A quarter of the way through the 2008 baseball season power numbers are down and a lot of players are struggling. It’s the lack of steroids and growth hormone, stupid!
Doubles are down. Triples are down. If you extrapolate the numbers using the 25 percent of the schedule that’s been played so far, Major League Baseball players will hit about 1000 fewer home runs this season than were hit in 2006. By the way, chicks don’t dig small ball. If you thought the Mitchell Report would be meaningless and/or that Kirk Radomski was just a lone wolf or thought that the accusations put forth by Brian McNamee, Roger Clemens’ personal trainer, was a tempest in a teapot that had nothing to do with the product on the field, you were wrong, wrong, wrong.
So far the 2008 baseball season has shown that there’s no real need for a drug test to detect human growth hormone (HGH) use when players, personal trainers and strength coaches know that the federal government and law enforcement authorities are paying very close attention to the trafficking of these performance enhancing drugs (PEDs). Baseball’s labor agreement doesn’t need to be re-written in order to get the players to stop using drugs, as a little vigilance on behalf of the authorities provides a lot of deterrence. Aside from looking at the big picture and the totals involved with this statistical downturn, there are some very real slumps being experienced by some very big name players.
This season there have been more than a few veteran players with an established track record of success, who have been suddenly cut due to a sudden lack of production, guys in the early-to-mid 30s. During the heyday of the steroid era – for the past 20 years – this was an age when many power hitters blossomed and put up huge numbers. Off the top of my head I can come up with a list of 20 players who are performing suspiciously below their usual levels of production. And before anyone jumps up to say, “Hey the season is only 40 games old,” I’ll point out that many of these players started their slides last season. By the way, Kirk Radomski – who also fancied himself a personal trainer – was busted prior to the 2006 season, so the supply of PEDs was compromised well before the Mitchell Report was released.
During this year’s spring training we really didn’t see that many stories telling us about how so-and-so put on 20 pounds of muscle thanks to their personal trainer, and there wasn’t a lot of bragging about crazy workouts designed by hardcore personal trainers, either. This scam was run on an unsuspecting baseball public for the better part of 2 decades before people started to catch on that it was the drugs, not the workouts that were creating baseball players that looked like football players. Which brings us to falling production and lack of effectiveness. Does anyone really wonder why Eric Gagne has been pulled as the Brewers’ closer?
Being that he was caught with his hand in the PED cookie jar, anyone who assigns his failures this season to anything other than his inability to use growth hormone or steroids is a toy short of a Happy Meal. But steroid and HGH use – actually the lack thereof – needs to at least be considered in response to the lack of production from a whole list of guys. In light of what we’ve learned about PED use by elite athletes, and considering that many of these substances are/were undetectable, the lack of failed drug tests should not prevent us from discussions that certain guys may have complied big numbers while on drugs, and are now struggling while off them.

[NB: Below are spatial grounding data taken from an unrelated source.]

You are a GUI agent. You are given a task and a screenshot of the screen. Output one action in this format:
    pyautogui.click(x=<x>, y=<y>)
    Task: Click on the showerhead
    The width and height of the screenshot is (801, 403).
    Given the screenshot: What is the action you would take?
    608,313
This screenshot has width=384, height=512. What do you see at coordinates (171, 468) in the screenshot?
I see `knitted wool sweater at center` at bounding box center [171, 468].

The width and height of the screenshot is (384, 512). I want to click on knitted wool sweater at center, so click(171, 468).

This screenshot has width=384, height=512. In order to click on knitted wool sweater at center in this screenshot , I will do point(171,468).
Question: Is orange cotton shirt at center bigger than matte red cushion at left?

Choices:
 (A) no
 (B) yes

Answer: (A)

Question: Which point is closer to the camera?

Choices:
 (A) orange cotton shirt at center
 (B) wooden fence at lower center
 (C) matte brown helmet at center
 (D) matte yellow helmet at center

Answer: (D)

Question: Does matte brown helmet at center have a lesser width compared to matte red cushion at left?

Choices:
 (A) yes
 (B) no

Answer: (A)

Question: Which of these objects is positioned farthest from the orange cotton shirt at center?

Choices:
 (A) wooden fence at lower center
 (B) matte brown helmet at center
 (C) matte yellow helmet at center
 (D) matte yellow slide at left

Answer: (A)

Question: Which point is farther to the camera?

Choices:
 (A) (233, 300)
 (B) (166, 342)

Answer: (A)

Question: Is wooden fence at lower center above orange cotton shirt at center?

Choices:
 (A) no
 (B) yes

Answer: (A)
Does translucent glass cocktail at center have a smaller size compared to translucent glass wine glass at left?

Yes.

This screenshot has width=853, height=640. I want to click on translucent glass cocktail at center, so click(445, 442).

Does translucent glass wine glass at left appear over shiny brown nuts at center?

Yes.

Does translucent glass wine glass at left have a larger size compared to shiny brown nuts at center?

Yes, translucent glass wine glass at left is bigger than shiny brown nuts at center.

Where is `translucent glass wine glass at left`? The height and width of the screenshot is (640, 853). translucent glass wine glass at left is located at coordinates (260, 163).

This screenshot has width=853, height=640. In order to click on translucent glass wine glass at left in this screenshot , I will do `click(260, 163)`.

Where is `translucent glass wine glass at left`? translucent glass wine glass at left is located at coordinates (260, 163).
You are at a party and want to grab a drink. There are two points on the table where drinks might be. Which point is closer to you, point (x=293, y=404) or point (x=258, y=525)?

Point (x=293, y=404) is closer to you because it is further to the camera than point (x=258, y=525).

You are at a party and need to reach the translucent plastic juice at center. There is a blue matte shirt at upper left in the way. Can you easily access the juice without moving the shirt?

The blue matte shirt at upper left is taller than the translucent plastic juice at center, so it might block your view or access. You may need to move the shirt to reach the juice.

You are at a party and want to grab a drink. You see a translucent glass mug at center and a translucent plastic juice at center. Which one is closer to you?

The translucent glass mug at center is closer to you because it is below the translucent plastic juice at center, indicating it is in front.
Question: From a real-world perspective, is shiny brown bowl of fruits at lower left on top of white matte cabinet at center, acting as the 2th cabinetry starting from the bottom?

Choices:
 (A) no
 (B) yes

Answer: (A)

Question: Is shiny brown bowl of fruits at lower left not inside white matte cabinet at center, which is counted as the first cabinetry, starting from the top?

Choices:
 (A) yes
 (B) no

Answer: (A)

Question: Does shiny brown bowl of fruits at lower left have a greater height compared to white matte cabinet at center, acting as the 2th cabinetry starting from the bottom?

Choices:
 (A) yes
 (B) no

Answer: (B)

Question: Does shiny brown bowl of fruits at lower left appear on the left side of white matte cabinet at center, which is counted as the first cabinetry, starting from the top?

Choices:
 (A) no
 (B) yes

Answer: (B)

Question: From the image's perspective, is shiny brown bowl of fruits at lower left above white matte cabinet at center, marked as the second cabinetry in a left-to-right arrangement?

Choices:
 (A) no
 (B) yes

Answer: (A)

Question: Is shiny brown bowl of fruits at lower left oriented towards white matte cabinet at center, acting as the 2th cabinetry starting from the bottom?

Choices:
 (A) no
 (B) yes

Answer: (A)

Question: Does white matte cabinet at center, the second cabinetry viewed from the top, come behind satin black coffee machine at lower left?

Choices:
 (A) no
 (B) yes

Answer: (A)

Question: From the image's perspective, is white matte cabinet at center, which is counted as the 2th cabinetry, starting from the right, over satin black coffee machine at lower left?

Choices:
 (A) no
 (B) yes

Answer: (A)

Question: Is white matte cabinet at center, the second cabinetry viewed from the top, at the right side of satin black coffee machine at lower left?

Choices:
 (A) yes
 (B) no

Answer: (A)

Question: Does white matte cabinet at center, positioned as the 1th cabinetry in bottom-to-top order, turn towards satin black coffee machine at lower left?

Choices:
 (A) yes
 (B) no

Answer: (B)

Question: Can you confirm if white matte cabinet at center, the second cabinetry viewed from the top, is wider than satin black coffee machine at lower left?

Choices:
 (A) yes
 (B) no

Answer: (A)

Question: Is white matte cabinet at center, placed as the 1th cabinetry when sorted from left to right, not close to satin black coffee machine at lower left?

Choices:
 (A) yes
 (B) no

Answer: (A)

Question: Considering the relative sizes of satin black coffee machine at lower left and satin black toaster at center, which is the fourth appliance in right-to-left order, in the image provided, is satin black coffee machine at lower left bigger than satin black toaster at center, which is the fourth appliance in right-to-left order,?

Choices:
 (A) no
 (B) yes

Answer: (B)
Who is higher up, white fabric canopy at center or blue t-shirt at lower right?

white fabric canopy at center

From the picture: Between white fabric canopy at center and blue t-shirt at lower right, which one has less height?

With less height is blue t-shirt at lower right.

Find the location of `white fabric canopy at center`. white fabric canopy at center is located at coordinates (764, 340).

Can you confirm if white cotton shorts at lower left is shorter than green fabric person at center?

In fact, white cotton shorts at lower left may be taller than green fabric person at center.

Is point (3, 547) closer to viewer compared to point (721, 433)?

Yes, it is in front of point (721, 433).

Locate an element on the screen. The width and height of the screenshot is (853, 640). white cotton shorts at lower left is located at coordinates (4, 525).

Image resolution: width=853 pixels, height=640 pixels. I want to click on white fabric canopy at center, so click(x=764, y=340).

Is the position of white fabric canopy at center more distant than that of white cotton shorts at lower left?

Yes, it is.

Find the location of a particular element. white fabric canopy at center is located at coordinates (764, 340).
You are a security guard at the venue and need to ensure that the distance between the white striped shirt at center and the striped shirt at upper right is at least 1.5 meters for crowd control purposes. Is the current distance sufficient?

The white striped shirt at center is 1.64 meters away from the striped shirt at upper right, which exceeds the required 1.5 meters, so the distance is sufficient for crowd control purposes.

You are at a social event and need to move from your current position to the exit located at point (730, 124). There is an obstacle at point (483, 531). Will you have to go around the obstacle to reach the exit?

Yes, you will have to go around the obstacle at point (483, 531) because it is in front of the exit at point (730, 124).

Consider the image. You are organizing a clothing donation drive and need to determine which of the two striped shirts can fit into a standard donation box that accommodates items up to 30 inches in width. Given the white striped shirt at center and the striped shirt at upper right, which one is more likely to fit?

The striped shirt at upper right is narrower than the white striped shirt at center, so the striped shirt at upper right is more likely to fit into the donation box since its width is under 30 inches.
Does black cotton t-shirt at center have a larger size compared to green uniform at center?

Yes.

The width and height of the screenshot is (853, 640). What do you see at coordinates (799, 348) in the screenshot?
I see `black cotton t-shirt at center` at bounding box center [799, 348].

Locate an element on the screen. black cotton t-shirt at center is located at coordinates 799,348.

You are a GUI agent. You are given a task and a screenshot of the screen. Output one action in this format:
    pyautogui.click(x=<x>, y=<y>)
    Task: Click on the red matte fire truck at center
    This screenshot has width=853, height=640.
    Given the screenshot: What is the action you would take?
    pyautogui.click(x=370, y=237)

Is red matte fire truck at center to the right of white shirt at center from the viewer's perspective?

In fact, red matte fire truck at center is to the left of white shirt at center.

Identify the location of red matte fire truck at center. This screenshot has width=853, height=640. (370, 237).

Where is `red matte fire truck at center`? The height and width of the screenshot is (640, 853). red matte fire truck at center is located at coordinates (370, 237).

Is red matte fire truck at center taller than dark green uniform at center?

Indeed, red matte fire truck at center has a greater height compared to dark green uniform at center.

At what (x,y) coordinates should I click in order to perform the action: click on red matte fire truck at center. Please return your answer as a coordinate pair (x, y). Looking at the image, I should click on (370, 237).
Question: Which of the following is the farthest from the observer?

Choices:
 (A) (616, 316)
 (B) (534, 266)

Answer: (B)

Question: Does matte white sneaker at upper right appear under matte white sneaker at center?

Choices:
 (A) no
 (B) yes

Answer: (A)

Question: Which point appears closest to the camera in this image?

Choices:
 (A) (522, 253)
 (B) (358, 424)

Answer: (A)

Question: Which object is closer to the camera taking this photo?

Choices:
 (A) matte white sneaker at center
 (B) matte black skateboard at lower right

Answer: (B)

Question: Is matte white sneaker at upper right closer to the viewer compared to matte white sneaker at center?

The slow starts – that’s being kind – experienced by Ryan Howard, Carlos Delgado, Jim Thome, Andruw Jones, Travis Hafner, David Ortiz and others cannot just be explained away as slumps due to illness, injury or starting the season in Japan– not in this day and age. Struggling pitchers like Barry Zito, Jason Isringhausen, Matt Morris (cut already) and Joe Borowski should undergo the same scrutiny. And there are a bunch of other pitchers who have lost velocity and as a result have become very hittable that fall into this same category. And this discussion doesn’t deal with the high injury rate being experienced this year, which also can be attributed to a lack of PED use.
I’m not pointing an accusatory finger and saying that all or any of these players used PEDs in the past. But I am saying that based on what we know about this issue that there is the possibility that these players did, based on their performances in a season immediately after the crackdown on PED use and in an era where the major suppliers of these drugs have been taken out of circulation. You see, this suspicion is the price that the players – all players – will have to pay as a result of letting their sport spiral downward into a state of muscle-building drug dependency.
Every slump, every bad season, injury and roster move will now be scrutinized through the prism of drug use, and if the season continues to be this exercise in reduced production and “.500” baseball (only 2 teams are playing at or above .600) the 2008 season will show everyone what baseball is like when the players are off the juice.